> _Task to complete_
Apart from the pictures, every entry below must be given again exactly.

> _Data shown_
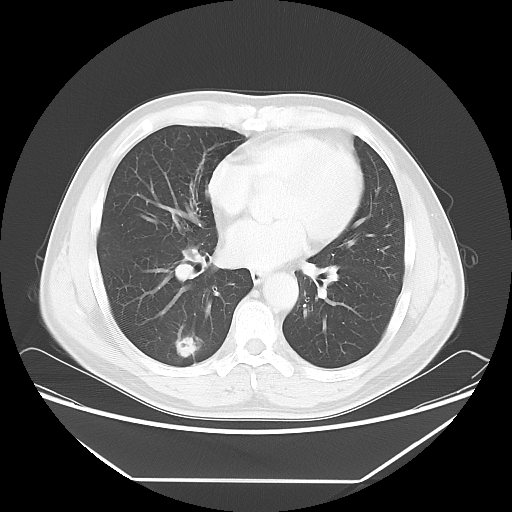
Chest CT, one axial slice. Slice 30 of 65 in the series (ordered by position). Reconstruction kernel LUNG. 120 kVp. Lung window (W 1500 / L -600 HU). 512 × 512 image matrix, field of view 418 × 418 mm. Male patient, age 50 years. Case-level facts recorded for this patient, not image findings: clinical TNM (as recorded): T1c N0 M0; histopathological grade: G3.
Annotated regions visible in this slice (bounding box drawn by a radiologist):
- lung tumour (recorded histology: adenocarcinoma): bounding box (x1, y1, x2, y2) in pixels: (171, 332, 207, 363)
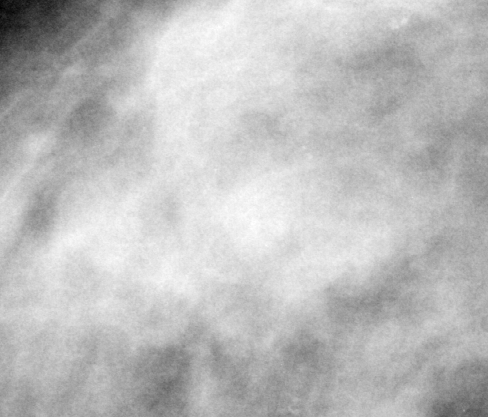
Crop from a digitized film mammogram around one marked abnormality; right breast; MLO view.
Mass, shape irregular, margins ill defined; BI-RADS assessment category 4; subtlety rating 3 on a 1 (subtle) to 5 (obvious) scale; pathology (as recorded): malignant.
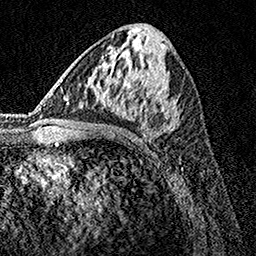
Breast MRI, one axial slice; position 68 of 160 along the scan axis; cropped to one breast; dynamic contrast-enhanced series, time point 2 of 7 at this slice position (early post-contrast); 1.5 T; TE 3.5 ms, TR 7.2 ms; 1 mm slice thickness; 256 × 256 image matrix, field of view 165 × 165 mm. Female patient.
Structures marked on this image (semi-automatic segmentation, software-assisted and operator-edited):
- enhancing-tissue mask used for the functional tumour volume (all voxels passing the contrast-enhancement thresholds inside the analysis volume; usually the tumour): bounding box [x1, y1, x2, y2] px = [143, 81, 178, 137]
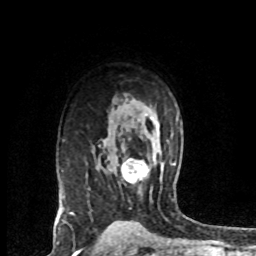
Breast MRI (dynamic contrast-enhanced), one axial slice; position 50 of 72 along the scan axis; cropped to one breast; dynamic contrast-enhanced series, time point 2 of 8 at this slice position (early post-contrast); 1.5 T; TE 4.2 ms, TR 7.1 ms; 256 × 256 image matrix, field of view 150 × 150 mm. Female patient.
Annotated regions visible in this slice (semi-automatic segmentation, software-assisted and operator-edited):
- enhancing-tissue mask used for the functional tumour volume (all voxels passing the contrast-enhancement thresholds inside the analysis volume; usually the tumour): bounding box [x1, y1, x2, y2] px = [121, 159, 149, 182]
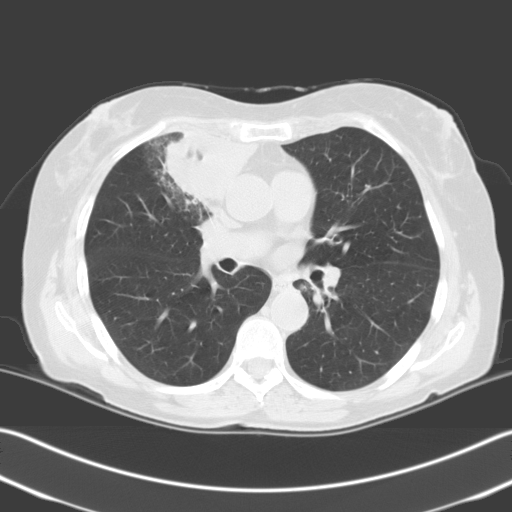
Low-dose screening chest CT, one axial slice; slice 122 of 204 in the series (ordered by position); 140 kVp; lung window (W 1500 / L -600 HU); 3.2 mm slice thickness; 512 × 512 image matrix.
Outlined on this slice (manually delineated by an expert):
- lesion 1 (tumor, upper lobe of right lung): bounding box <163,131,257,208> (left, top, right, bottom; pixels)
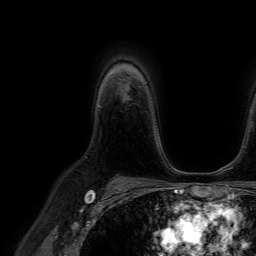
Breast MRI (dynamic contrast-enhanced), one axial slice. Slice 52 of 64 in the series (ordered by position). Cropped to one breast. Dynamic contrast-enhanced series, time point 2 of 7 at this slice position (early post-contrast). 1.5 T. TE 4.6 ms, TR 7.2 ms. 2.5 mm slice thickness. 256 × 256 image matrix. Female patient.
Structures marked on this image (semi-automatic segmentation, software-assisted and operator-edited):
- enhancing-tissue mask used for the functional tumour volume (all voxels passing the contrast-enhancement thresholds inside the analysis volume; usually the tumour): bounding box <124,93,127,99> (left, top, right, bottom; pixels)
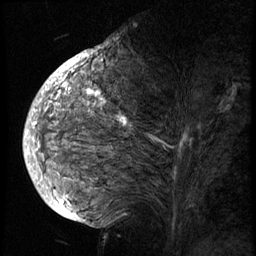
Breast MRI (dynamic contrast-enhanced), one sagittal slice. Position 35 of 74 along the scan axis. 3 images stored at this slice position (order not interpretable as contrast timing). 1.5 T. TE 4.2 ms, TR 8.9 ms. 256 × 256 image matrix, field of view 200 × 200 mm. Female patient, age 57 years. Case-level facts recorded for this patient, not image findings: setting: breast cancer imaged before/during neoadjuvant chemotherapy; receptor status: HER2-positive.
Annotated regions visible in this slice (semi-automatic segmentation, software-assisted and operator-edited):
- analysis volume of interest (the breast-tissue region the enhancement analysis was run in; not a lesion): box from (x=40, y=62) to (x=237, y=175) px
- tumour enhancement mask (voxels above the 140 % enhancement threshold inside the analysis volume of interest): (x=40, y=66)–(x=186, y=173)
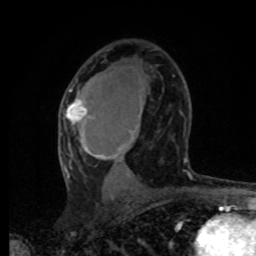
Breast MRI, one axial slice; slice 44 of 80 in the series (ordered by position); cropped to one breast; dynamic contrast-enhanced series, time point 2 of 8 at this slice position (early post-contrast); 1.5 T; TE 4.2 ms, TR 7 ms; 256 × 256 image matrix, field of view 165 × 165 mm. Female patient.
Structures marked on this image (semi-automatic segmentation, software-assisted and operator-edited):
- enhancing-tissue mask used for the functional tumour volume (all voxels passing the contrast-enhancement thresholds inside the analysis volume; usually the tumour): box from (x=64, y=89) to (x=190, y=178) px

> _Written solution_
Chest CT, one axial slice. Slice 30 of 65 in the series (ordered by position). Reconstruction kernel LUNG. 120 kVp. Lung window (W 1500 / L -600 HU). 512 × 512 image matrix, field of view 418 × 418 mm. Male patient, age 50 years. Case-level facts recorded for this patient, not image findings: clinical TNM (as recorded): T1c N0 M0; histopathological grade: G3.
Annotated regions visible in this slice (bounding box drawn by a radiologist):
- lung tumour (recorded histology: adenocarcinoma): bounding box (x1, y1, x2, y2) in pixels: (171, 332, 207, 363)
Crop from a digitized film mammogram around one marked abnormality; right breast; MLO view.
Mass, shape irregular, margins ill defined; BI-RADS assessment category 4; subtlety rating 3 on a 1 (subtle) to 5 (obvious) scale; pathology (as recorded): malignant.
Breast MRI, one axial slice; position 68 of 160 along the scan axis; cropped to one breast; dynamic contrast-enhanced series, time point 2 of 7 at this slice position (early post-contrast); 1.5 T; TE 3.5 ms, TR 7.2 ms; 1 mm slice thickness; 256 × 256 image matrix, field of view 165 × 165 mm. Female patient.
Structures marked on this image (semi-automatic segmentation, software-assisted and operator-edited):
- enhancing-tissue mask used for the functional tumour volume (all voxels passing the contrast-enhancement thresholds inside the analysis volume; usually the tumour): bounding box [x1, y1, x2, y2] px = [143, 81, 178, 137]
Breast MRI (dynamic contrast-enhanced), one axial slice; position 50 of 72 along the scan axis; cropped to one breast; dynamic contrast-enhanced series, time point 2 of 8 at this slice position (early post-contrast); 1.5 T; TE 4.2 ms, TR 7.1 ms; 256 × 256 image matrix, field of view 150 × 150 mm. Female patient.
Annotated regions visible in this slice (semi-automatic segmentation, software-assisted and operator-edited):
- enhancing-tissue mask used for the functional tumour volume (all voxels passing the contrast-enhancement thresholds inside the analysis volume; usually the tumour): bounding box [x1, y1, x2, y2] px = [121, 159, 149, 182]
Low-dose screening chest CT, one axial slice; slice 122 of 204 in the series (ordered by position); 140 kVp; lung window (W 1500 / L -600 HU); 3.2 mm slice thickness; 512 × 512 image matrix.
Outlined on this slice (manually delineated by an expert):
- lesion 1 (tumor, upper lobe of right lung): bounding box <163,131,257,208> (left, top, right, bottom; pixels)
Breast MRI (dynamic contrast-enhanced), one axial slice. Slice 52 of 64 in the series (ordered by position). Cropped to one breast. Dynamic contrast-enhanced series, time point 2 of 7 at this slice position (early post-contrast). 1.5 T. TE 4.6 ms, TR 7.2 ms. 2.5 mm slice thickness. 256 × 256 image matrix. Female patient.
Structures marked on this image (semi-automatic segmentation, software-assisted and operator-edited):
- enhancing-tissue mask used for the functional tumour volume (all voxels passing the contrast-enhancement thresholds inside the analysis volume; usually the tumour): bounding box <124,93,127,99> (left, top, right, bottom; pixels)
Breast MRI (dynamic contrast-enhanced), one sagittal slice. Position 35 of 74 along the scan axis. 3 images stored at this slice position (order not interpretable as contrast timing). 1.5 T. TE 4.2 ms, TR 8.9 ms. 256 × 256 image matrix, field of view 200 × 200 mm. Female patient, age 57 years. Case-level facts recorded for this patient, not image findings: setting: breast cancer imaged before/during neoadjuvant chemotherapy; receptor status: HER2-positive.
Annotated regions visible in this slice (semi-automatic segmentation, software-assisted and operator-edited):
- analysis volume of interest (the breast-tissue region the enhancement analysis was run in; not a lesion): box from (x=40, y=62) to (x=237, y=175) px
- tumour enhancement mask (voxels above the 140 % enhancement threshold inside the analysis volume of interest): (x=40, y=66)–(x=186, y=173)
Breast MRI, one axial slice; slice 44 of 80 in the series (ordered by position); cropped to one breast; dynamic contrast-enhanced series, time point 2 of 8 at this slice position (early post-contrast); 1.5 T; TE 4.2 ms, TR 7 ms; 256 × 256 image matrix, field of view 165 × 165 mm. Female patient.
Structures marked on this image (semi-automatic segmentation, software-assisted and operator-edited):
- enhancing-tissue mask used for the functional tumour volume (all voxels passing the contrast-enhancement thresholds inside the analysis volume; usually the tumour): box from (x=64, y=89) to (x=190, y=178) px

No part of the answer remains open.